Crowdsourcing your edits has several benefits and none of the typical overhead cost. Because there’s more than one voice participating in the discussion, you’ll see a greater diversity of opinions play out. And because everyone’s good at something, your critique will be more well-rounded than if only one other set of eyes reviewed it.

In addition, Scribophile offers a Writing Academy that delivers targeted writing advice and tips for developing creative content and engaging narratives. Although the Academy is geared toward fiction writers, nuts-and-bolts advice about passive voice and the “show don’t tell” guidance for compelling storytelling remains relevant for every writer, regardless of genre.

Users Can Get In-Depth Chapter Feedback or Full-Book Beta Reads

Many thought leaders, especially tech evangelists, write books to support their message and to build credibility among potential clients. Whether they are a collection of posts on a WordPress site or a book-length narrative written from scratch, books prove useful on the speakers’ circuit. Scribophile is an excellent solution for that kind of substantive project. The platform supports both chapter critiques, that deliver in-depth reviews of a single chapter, or beta reads that offer high-level comments about an entire book.

Photo of Scribophile Founder Alex Cabal

Scribophile Founder Alex Cabal spoke with us about the lasting relationships the platform fosters.

“Writers have the option to form groups to post their work to, and have a discussion in their group forum,” Alex said. Thus, an author could form a group with a trusted circle of reviewers and work away from the general public, a useful feature for projects with proprietary information. Alex said that Scribophile has slated a series of new enhancements for the group’s system to deploy in 2021.

This community-within-a-community builds on Scribophile’s quality control infrastructure.

“The big challenge in maintaining any community, not just a writing community, is keeping things active and maintaining a standard of quality,” he said. “At Scribophile, we have rules in place tailored to keeping feedback friendly and collegial, and we have very talented moderators enforcing those rules.”

One potential use case: Assemble trusted critique partners in a private group on Scribophile to comment on scheduled WordPress blog posts or chapters of a forthcoming thought-leadership text. And as a bonus, you’re free to invite your group to write guest posts on your blog’s website builder.

Scribophile: A Community Helping Writers Upgrade their Skills

Scribophile’s targeted public or private-group critiques can reduce costs, protect intellectual property if you use private groups, and present users with diverse perspectives about their content.

By design, the platform encourages reciprocity; users have to share critiques as well as receive them. Alex said that was missing when he started Scribophile.

“There were a few writing communities at that time, but many of them were basic — a simple forum or mailing list. It was difficult to get solid feedback on your writing in those environments because there was no built-in system of feedback exchange,” Alex said. “Anyone could join a forum and post their writing without critiquing anything first. So I wanted to create a system that would guarantee that everyone gets good feedback on their writing in a timely manner.”

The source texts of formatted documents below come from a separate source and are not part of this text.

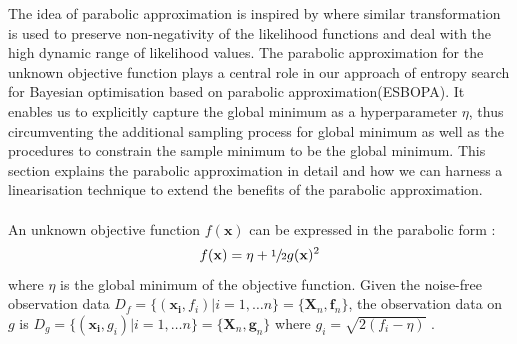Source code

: \documentclass[a4paper,11pt]{report}
\begin{document}
The idea of parabolic approximation is inspired by \cite{gunter2014sampling} where similar transformation is used to preserve non-negativity of the likelihood functions and deal with the high dynamic range of likelihood values.  The parabolic approximation for the unknown objective function plays a central role in our approach of entropy search for Bayesian optimisation based on parabolic approximation(ESBOPA). It enables us to explicitly capture the global minimum as a hyperparameter $\eta$, thus circumventing the additional sampling process for global minimum as well as the procedures to constrain the sample minimum to be the global minimum.  This section explains the parabolic approximation in detail and how we can harness a linearisation technique to extend the benefits of the parabolic approximation. 
\\\\ \noindent
An unknown objective function $f(\mathbf{x}) $ can be expressed in the parabolic form \cite{gunter2014sampling}:
	\begin{equation} 
     f(\mathbf{x}) =\eta+\sfrac{1}{2}g(\mathbf{x})^2 
	\end{equation} 
where $\eta$ is the global minimum of the objective function. Given the noise-free observation data $D_f=\{(\mathbf{x_{i}},f_{i}) \vert i=1, \dots n\}=\{ \mathbf{X}_n,\mathbf{f}_n\}$, the observation data on $g$ is $D_g=\{(\mathbf{x_{i}},g_{i}) \vert i=1, \dots n\}=\{ \mathbf{X}_n,\mathbf{g}_n\}$ where $g_{i}=\sqrt{ 2(f_i-\eta)}$ . 
\\\\ \noindent
\end{document}
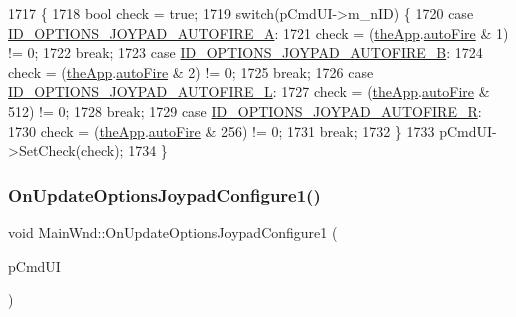 \begin{DoxyCode}
1717 \{
1718   \textcolor{keywordtype}{bool} check = \textcolor{keyword}{true};
1719   \textcolor{keywordflow}{switch}(pCmdUI->m\_nID) \{
1720   \textcolor{keywordflow}{case} \mbox{\hyperlink{resource_8h_a295b57d43c5594a6e73c0a0b1aa4edc0}{ID\_OPTIONS\_JOYPAD\_AUTOFIRE\_A}}:
1721     check = (\mbox{\hyperlink{_v_b_a_8cpp_a8095a9d06b37a7efe3723f3218ad8fb3}{theApp}}.\mbox{\hyperlink{class_v_b_a_a1a3c37d6609939c821133cf4a2cd9d0d}{autoFire}} & 1) != 0;
1722     \textcolor{keywordflow}{break};
1723   \textcolor{keywordflow}{case} \mbox{\hyperlink{resource_8h_a7ce1bd104b18c50c1143f0c8e4070db0}{ID\_OPTIONS\_JOYPAD\_AUTOFIRE\_B}}:
1724     check = (\mbox{\hyperlink{_v_b_a_8cpp_a8095a9d06b37a7efe3723f3218ad8fb3}{theApp}}.\mbox{\hyperlink{class_v_b_a_a1a3c37d6609939c821133cf4a2cd9d0d}{autoFire}} & 2) != 0;
1725     \textcolor{keywordflow}{break};
1726   \textcolor{keywordflow}{case} \mbox{\hyperlink{resource_8h_a6e0833aaa97974f57115b14f4ee4a8a0}{ID\_OPTIONS\_JOYPAD\_AUTOFIRE\_L}}:
1727     check = (\mbox{\hyperlink{_v_b_a_8cpp_a8095a9d06b37a7efe3723f3218ad8fb3}{theApp}}.\mbox{\hyperlink{class_v_b_a_a1a3c37d6609939c821133cf4a2cd9d0d}{autoFire}} & 512) != 0;
1728     \textcolor{keywordflow}{break};
1729   \textcolor{keywordflow}{case} \mbox{\hyperlink{resource_8h_a947d9881165823503943a9ea2375d987}{ID\_OPTIONS\_JOYPAD\_AUTOFIRE\_R}}:
1730     check = (\mbox{\hyperlink{_v_b_a_8cpp_a8095a9d06b37a7efe3723f3218ad8fb3}{theApp}}.\mbox{\hyperlink{class_v_b_a_a1a3c37d6609939c821133cf4a2cd9d0d}{autoFire}} & 256) != 0;
1731     \textcolor{keywordflow}{break};
1732   \}
1733   pCmdUI->SetCheck(check);
1734 \}
\end{DoxyCode}
\mbox{\label{class_main_wnd_a286f4a4cb4a6cfba840645853ab7132c}} 
\subsubsection{\texorpdfstring{On\+Update\+Options\+Joypad\+Configure1()}{OnUpdateOptionsJoypadConfigure1()}}
{\footnotesize\ttfamily void Main\+Wnd\+::\+On\+Update\+Options\+Joypad\+Configure1 (\begin{DoxyParamCaption}\item[{C\+Cmd\+UI $\ast$}]{p\+Cmd\+UI }\end{DoxyParamCaption})\hspace{0.3cm}{\ttfamily [protected]}}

This emphasis on community opens doors to relationships that generally prove more challenging to manage in a paid client relationship.

Although the publishing industry is slow to evolve, Scribophile has focused on core features without adding unnecessary bells and whistles. That stability helps users concentrate on critiquing without addressing frequent platform rebuilds, and it helps WordPress bloggers and emerging thought leaders focus on content rather than software management.

Ultimately, though, the question comes down to effectiveness. And Scribophile works as advertised.

“We’re excited to keep seeing our members get published,” Alex said. “This year we’ve had members get published with Berkeley, Penguin/RandomHouse, Simon & Schuster, Manilla Press/Bonnier, and many, many others.”